| EXERCISE PROMPT |
Update all of the items below by changing every "centimetres" to "cm" and keeping everything else the same. Leave out the pictures.

| DATA |

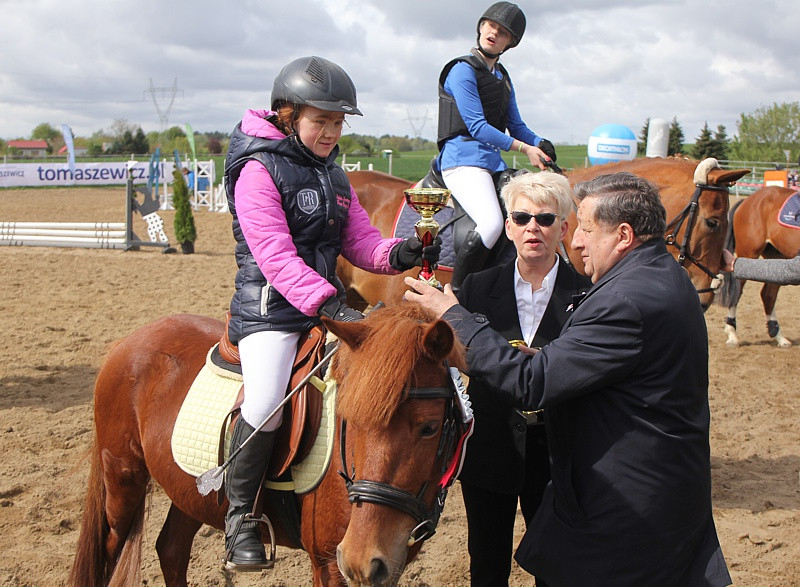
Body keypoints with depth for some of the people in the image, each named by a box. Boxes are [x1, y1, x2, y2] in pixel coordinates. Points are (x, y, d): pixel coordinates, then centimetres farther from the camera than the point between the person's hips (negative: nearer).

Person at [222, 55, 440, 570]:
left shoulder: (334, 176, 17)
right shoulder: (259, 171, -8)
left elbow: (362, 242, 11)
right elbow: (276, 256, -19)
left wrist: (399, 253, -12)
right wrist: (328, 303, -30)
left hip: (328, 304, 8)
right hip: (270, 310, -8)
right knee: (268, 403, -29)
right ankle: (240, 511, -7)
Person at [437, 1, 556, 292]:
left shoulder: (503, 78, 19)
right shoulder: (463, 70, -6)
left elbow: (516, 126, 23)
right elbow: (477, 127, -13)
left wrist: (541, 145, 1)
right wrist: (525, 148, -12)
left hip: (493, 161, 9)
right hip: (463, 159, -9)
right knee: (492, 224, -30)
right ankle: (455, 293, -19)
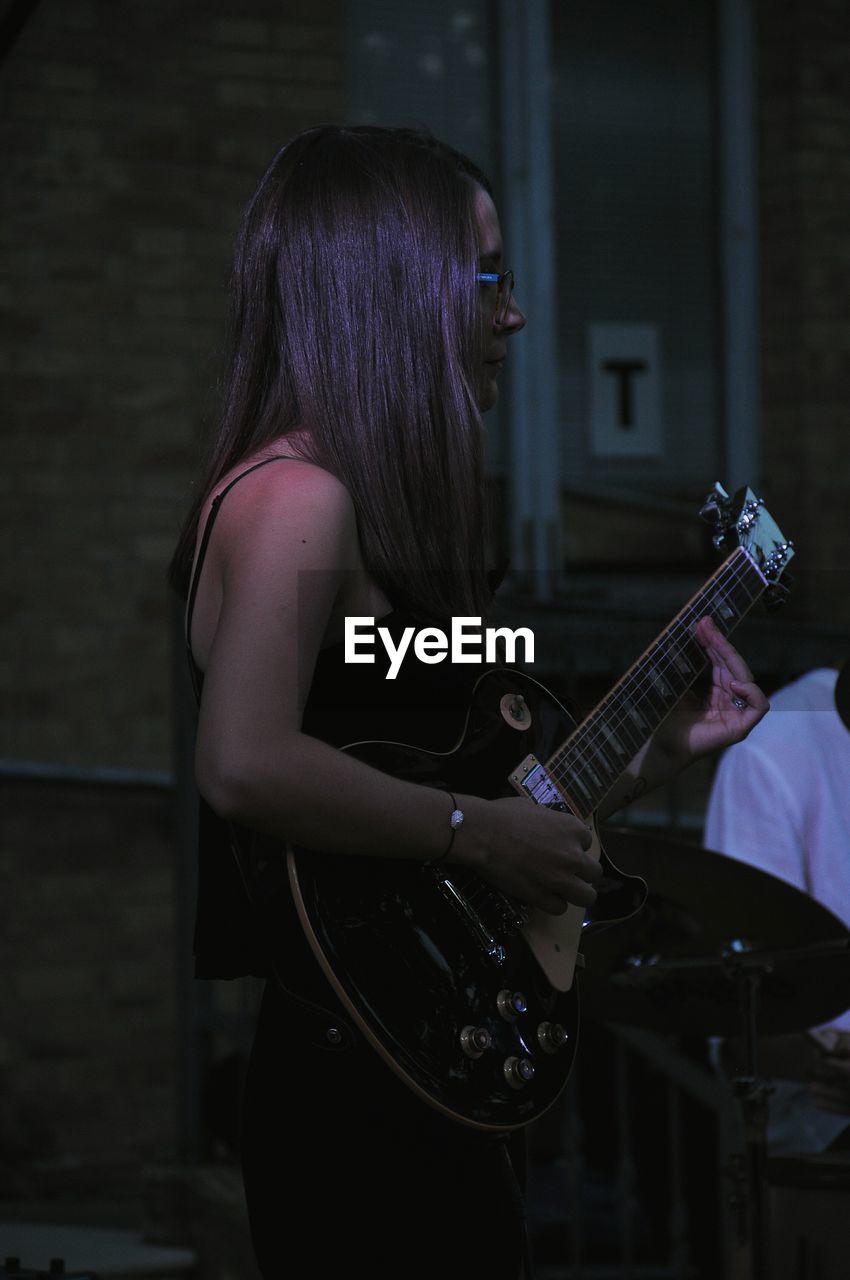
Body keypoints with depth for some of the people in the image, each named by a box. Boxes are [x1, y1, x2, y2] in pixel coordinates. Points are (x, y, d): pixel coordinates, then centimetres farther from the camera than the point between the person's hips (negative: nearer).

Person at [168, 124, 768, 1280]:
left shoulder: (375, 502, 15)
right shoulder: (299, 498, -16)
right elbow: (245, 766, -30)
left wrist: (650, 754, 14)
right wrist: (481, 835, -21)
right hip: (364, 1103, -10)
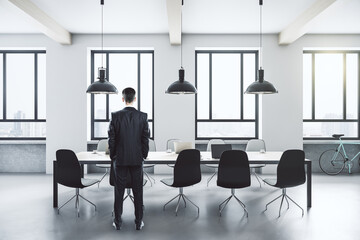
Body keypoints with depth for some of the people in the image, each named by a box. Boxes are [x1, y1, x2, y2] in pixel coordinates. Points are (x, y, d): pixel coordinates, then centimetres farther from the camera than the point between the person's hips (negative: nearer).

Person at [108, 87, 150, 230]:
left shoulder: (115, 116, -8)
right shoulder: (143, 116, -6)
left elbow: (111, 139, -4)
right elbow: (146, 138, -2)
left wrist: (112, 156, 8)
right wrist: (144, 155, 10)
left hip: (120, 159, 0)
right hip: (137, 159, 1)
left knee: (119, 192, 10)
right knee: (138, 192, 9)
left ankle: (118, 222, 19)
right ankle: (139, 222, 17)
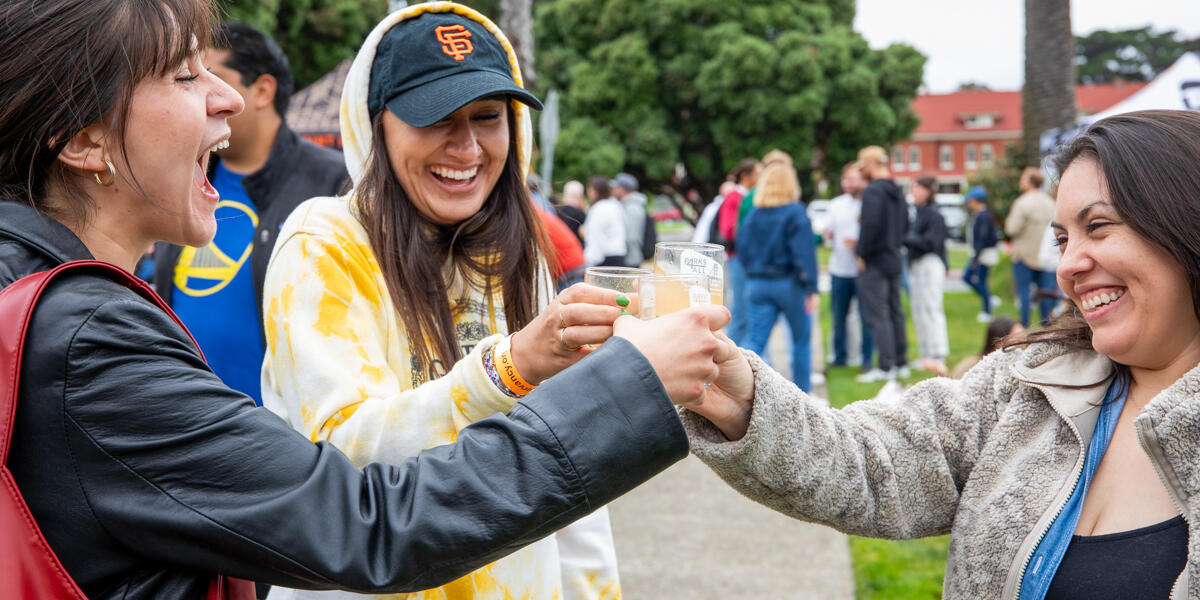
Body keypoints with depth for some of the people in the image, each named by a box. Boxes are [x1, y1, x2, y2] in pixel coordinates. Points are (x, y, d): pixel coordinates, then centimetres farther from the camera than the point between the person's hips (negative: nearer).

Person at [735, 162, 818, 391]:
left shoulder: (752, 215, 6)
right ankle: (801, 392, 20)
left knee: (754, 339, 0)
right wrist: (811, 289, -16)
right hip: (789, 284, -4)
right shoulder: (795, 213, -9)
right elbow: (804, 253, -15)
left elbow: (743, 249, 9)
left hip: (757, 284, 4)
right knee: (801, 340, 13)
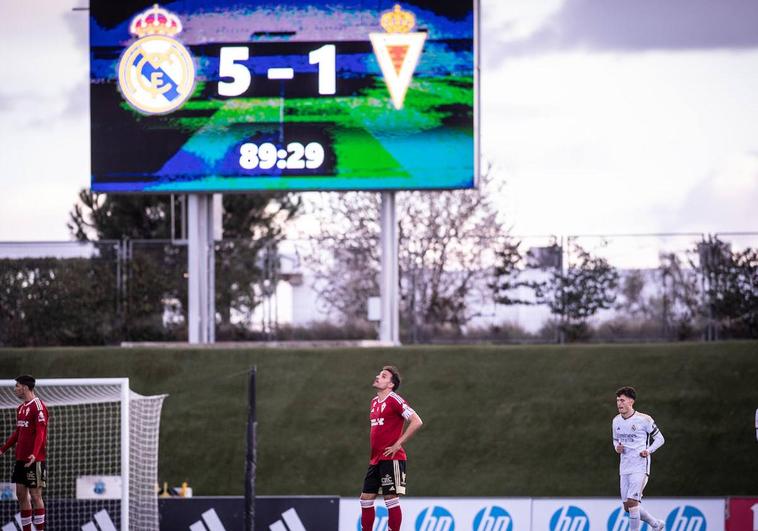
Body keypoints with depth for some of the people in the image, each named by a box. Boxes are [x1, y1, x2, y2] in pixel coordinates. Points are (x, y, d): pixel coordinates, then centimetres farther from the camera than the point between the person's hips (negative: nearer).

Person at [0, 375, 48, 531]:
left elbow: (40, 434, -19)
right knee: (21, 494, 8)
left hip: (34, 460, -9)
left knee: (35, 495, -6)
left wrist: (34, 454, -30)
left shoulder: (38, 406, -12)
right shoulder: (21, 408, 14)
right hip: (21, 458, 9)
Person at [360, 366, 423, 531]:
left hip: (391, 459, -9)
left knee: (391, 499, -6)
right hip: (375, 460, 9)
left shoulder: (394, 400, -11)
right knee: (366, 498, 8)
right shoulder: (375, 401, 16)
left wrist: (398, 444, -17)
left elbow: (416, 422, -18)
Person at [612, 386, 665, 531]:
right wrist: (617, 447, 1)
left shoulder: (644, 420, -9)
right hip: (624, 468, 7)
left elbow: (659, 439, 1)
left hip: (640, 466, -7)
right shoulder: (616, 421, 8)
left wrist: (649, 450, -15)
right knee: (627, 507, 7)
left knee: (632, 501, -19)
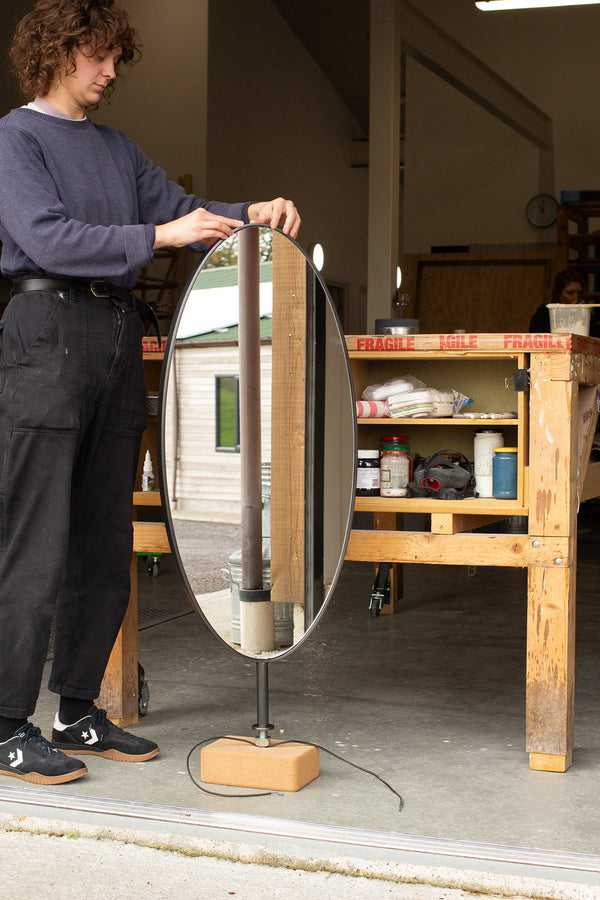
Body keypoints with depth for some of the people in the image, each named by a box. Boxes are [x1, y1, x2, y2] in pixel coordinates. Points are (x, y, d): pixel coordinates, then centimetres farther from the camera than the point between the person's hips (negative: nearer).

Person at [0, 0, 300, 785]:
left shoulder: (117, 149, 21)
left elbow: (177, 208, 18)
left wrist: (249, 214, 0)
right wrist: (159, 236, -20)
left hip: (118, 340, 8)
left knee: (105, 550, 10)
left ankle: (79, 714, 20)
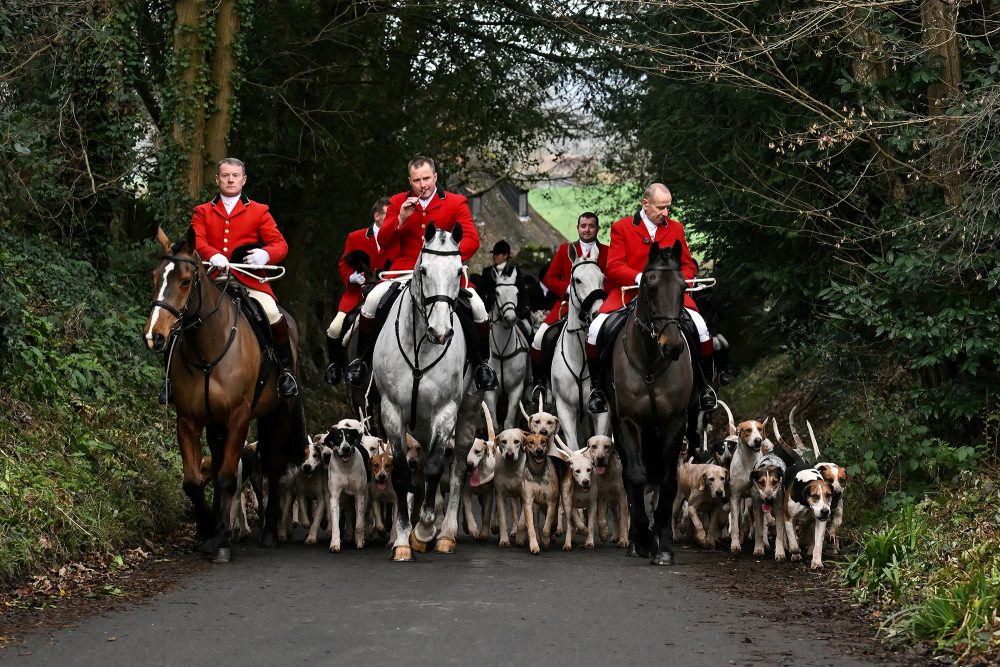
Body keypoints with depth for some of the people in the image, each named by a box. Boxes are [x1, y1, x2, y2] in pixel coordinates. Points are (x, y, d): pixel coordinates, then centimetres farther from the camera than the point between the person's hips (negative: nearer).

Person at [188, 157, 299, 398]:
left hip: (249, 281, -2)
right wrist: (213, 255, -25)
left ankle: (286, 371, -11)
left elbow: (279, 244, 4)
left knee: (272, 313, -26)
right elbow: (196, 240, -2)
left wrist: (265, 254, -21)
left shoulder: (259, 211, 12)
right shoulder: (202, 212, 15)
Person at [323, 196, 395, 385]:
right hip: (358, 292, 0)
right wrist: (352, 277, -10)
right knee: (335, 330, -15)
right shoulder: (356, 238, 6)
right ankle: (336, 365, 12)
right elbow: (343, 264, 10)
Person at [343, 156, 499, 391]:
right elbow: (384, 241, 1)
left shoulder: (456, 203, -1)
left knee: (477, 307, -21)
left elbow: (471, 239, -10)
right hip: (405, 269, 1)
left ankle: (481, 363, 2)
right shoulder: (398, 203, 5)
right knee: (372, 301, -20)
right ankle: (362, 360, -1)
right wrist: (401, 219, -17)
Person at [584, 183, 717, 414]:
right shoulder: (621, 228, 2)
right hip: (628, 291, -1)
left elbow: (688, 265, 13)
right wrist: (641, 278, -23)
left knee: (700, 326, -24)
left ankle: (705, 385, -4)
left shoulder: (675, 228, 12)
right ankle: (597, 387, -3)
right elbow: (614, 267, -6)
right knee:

| ANSWER SPACE |
Body keypoints with depth for some of the people in the image, each named by a box. Boxes are [x1, y1, x2, y2] in pixel coordinates. Points are (x, y, d): pixel coordinates, then cm farther from the camera than the point between the person's hips (negative: nearer).

Person at [222, 55, 440, 570]:
left shoulder: (334, 176, 17)
right shoulder: (259, 171, -8)
left elbow: (362, 242, 11)
right elbow: (276, 256, -19)
left wrist: (399, 253, -12)
right wrist: (328, 303, -30)
left hip: (328, 304, 8)
right hip: (270, 310, -8)
right knee: (268, 403, -29)
right ankle: (240, 511, -7)
Person at [437, 1, 556, 292]:
left shoulder: (503, 78, 19)
right shoulder: (463, 70, -6)
left elbow: (516, 126, 23)
right elbow: (477, 127, -13)
left wrist: (541, 145, 1)
right wrist: (525, 148, -12)
left hip: (493, 161, 9)
right hip: (463, 159, -9)
right knee: (492, 224, -30)
right ankle: (455, 293, -19)
Body keypoints with depth for some of the people in the image, each named by a box. Boxes are [x1, y1, x2, y2] in pixel coordinates. Points are (x, y, d): pixel coordinates, then cm farther from the camera than the point between the person's hips (negative: nearer).

Person at [168, 124, 768, 1280]:
left shoulder: (375, 502, 15)
right shoulder: (299, 498, -16)
right elbow: (245, 766, -30)
left wrist: (650, 754, 14)
right wrist: (481, 835, -21)
right hip: (364, 1103, -10)
Body keypoints with depth for some of the people in the image, each named by a box. Boxes are [x1, y1, x2, y2] in pixel coordinates. Points are (x, y, d): pixel coordinates, then cm farther from the camera than the point between the person's hips (negative: nearer).

Person at [108, 87, 150, 230]:
left shoulder: (115, 116, -8)
right shoulder: (143, 116, -6)
left elbow: (111, 139, -4)
right elbow: (146, 138, -2)
left wrist: (112, 156, 8)
right wrist: (144, 155, 10)
left hip: (120, 159, 0)
right hip: (137, 159, 1)
left knee: (119, 192, 10)
right knee: (138, 192, 9)
left ankle: (118, 222, 19)
right ankle: (139, 222, 17)
Body keypoints with depth for some of the people in the image, each named by a box. Boxes are [x1, y1, x2, y2] in pixel coordinates. Points are (x, y, d): pixel coordinates, then cm farther from the camera than the point between the person's hips (negative: nearer).

Person at [735, 162, 818, 391]:
left shoulder: (752, 215, 6)
right ankle: (801, 392, 20)
left knee: (754, 339, 0)
right wrist: (811, 289, -16)
right hip: (789, 284, -4)
right shoulder: (795, 213, -9)
right elbow: (804, 253, -15)
left elbow: (743, 249, 9)
left hip: (757, 284, 4)
right knee: (801, 340, 13)
Body keypoints with depth for some of the people in the image, each named by a box. Boxes are [x1, y1, x2, y2] in pixel coordinates. Points are (x, y, d): pixel coordinates, then cm farther from the camera than the point between the person's hips (negative: nearer).

Person at [0, 375, 48, 531]:
left elbow: (40, 434, -19)
right knee: (21, 494, 8)
left hip: (34, 460, -9)
left knee: (35, 495, -6)
left wrist: (34, 454, -30)
left shoulder: (38, 406, -12)
right shoulder: (21, 408, 14)
right hip: (21, 458, 9)
Person at [360, 366, 423, 531]:
left hip: (391, 459, -9)
left knee: (391, 499, -6)
right hip: (375, 460, 9)
left shoulder: (394, 400, -11)
right knee: (366, 498, 8)
right shoulder: (375, 401, 16)
left wrist: (398, 444, -17)
left elbow: (416, 422, -18)
Person at [612, 386, 665, 531]:
right wrist: (617, 447, 1)
left shoulder: (644, 420, -9)
right hip: (624, 468, 7)
left elbow: (659, 439, 1)
left hip: (640, 466, -7)
right shoulder: (616, 421, 8)
left wrist: (649, 450, -15)
right knee: (627, 507, 7)
left knee: (632, 501, -19)
Body keypoints with depth for some of the people in the image, each named by a box. Boxes are [x1, y1, x2, y2] in pixel coordinates. Points are (x, y, d): pixel coordinates, then cm farther from the camera than the point between the person's hips (negative: nearer).

Person at [0, 0, 300, 785]:
left shoulder: (117, 149, 21)
left elbow: (177, 208, 18)
left wrist: (249, 214, 0)
right wrist: (159, 236, -20)
left hip: (118, 340, 8)
left knee: (105, 550, 10)
left ankle: (79, 714, 20)
Body keypoints with depth for some of the people in the image, each named by a box. Boxes are [x1, y1, x2, y2] in pixel coordinates. Points are (x, y, d): pixel coordinates, then cm farther from the camera than the point between the person's hips (negative: nearer).

Person at [188, 157, 299, 398]:
left hip: (249, 281, -2)
right wrist: (213, 255, -25)
left ankle: (286, 371, -11)
left elbow: (279, 244, 4)
left knee: (272, 313, -26)
right elbow: (196, 240, -2)
left wrist: (265, 254, -21)
left shoulder: (259, 211, 12)
right shoulder: (202, 212, 15)
Person at [323, 196, 395, 385]:
right hip: (358, 292, 0)
right wrist: (352, 277, -10)
right knee: (335, 330, -15)
right shoulder: (356, 238, 6)
right ankle: (336, 365, 12)
right elbow: (343, 264, 10)
Person at [343, 156, 499, 391]:
right elbow: (384, 241, 1)
left shoulder: (456, 203, -1)
left knee: (477, 307, -21)
left elbow: (471, 239, -10)
right hip: (405, 269, 1)
left ankle: (481, 363, 2)
right shoulder: (398, 203, 5)
right knee: (372, 301, -20)
right ankle: (362, 360, -1)
right wrist: (401, 219, -17)
Person at [584, 183, 717, 414]:
right shoulder: (621, 228, 2)
right hip: (628, 291, -1)
left elbow: (688, 265, 13)
right wrist: (641, 278, -23)
left knee: (700, 326, -24)
left ankle: (705, 385, -4)
left shoulder: (675, 228, 12)
right ankle: (597, 387, -3)
right elbow: (614, 267, -6)
right knee:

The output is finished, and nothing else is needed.